• EXERCISE DATA
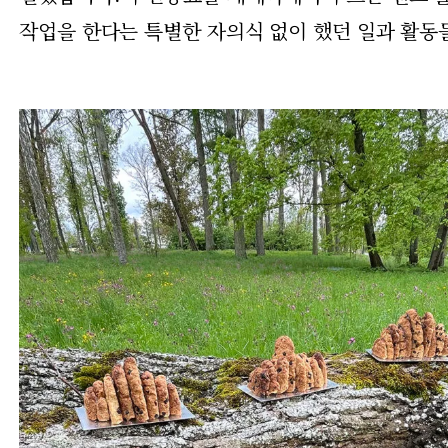
작업을 한다는 특별한 자의식 없이 했던 일과 활동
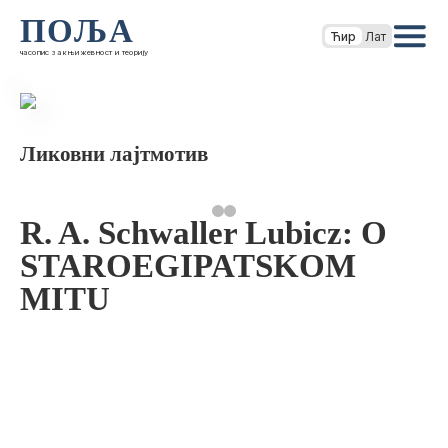
ПОЉА
Ћир
Лат
часопис за књижевност и теорију
Ликовни лајтмотив
R. A. Schwaller Lubicz: O
STAROEGIPATSKOM
MITU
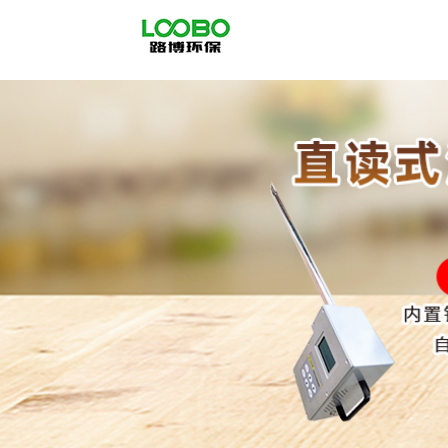
公
司
首
页
公
司
介
绍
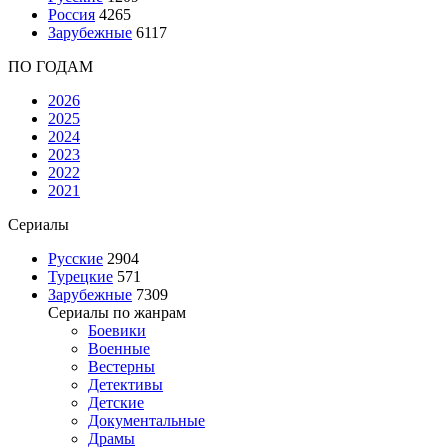
Россия
4265
Зарубежные
6117
ПО ГОДАМ
2026
2025
2024
2023
2022
2021
Сериалы
Русские
2904
Турецкие
571
Зарубежные
7309
Сериалы по жанрам
Боевики
Военные
Вестерны
Детективы
Детские
Документальные
Драмы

• TASK PROMPT
An exact transcription of the data above is needed, without the pictures.

• TASK OUTPUT
작업을 한다는 특별한 자의식 없이 했던 일과 활동
ПОЉА
Ћир
Лат
часопис за књижевност и теорију
Ликовни лајтмотив
R. A. Schwaller Lubicz: O
STAROEGIPATSKOM
MITU
公
司
首
页
公
司
介
绍
Россия
4265
Зарубежные
6117
ПО ГОДАМ
2026
2025
2024
2023
2022
2021
Сериалы
Русские
2904
Турецкие
571
Зарубежные
7309
Сериалы по жанрам
Боевики
Военные
Вестерны
Детективы
Детские
Документальные
Драмы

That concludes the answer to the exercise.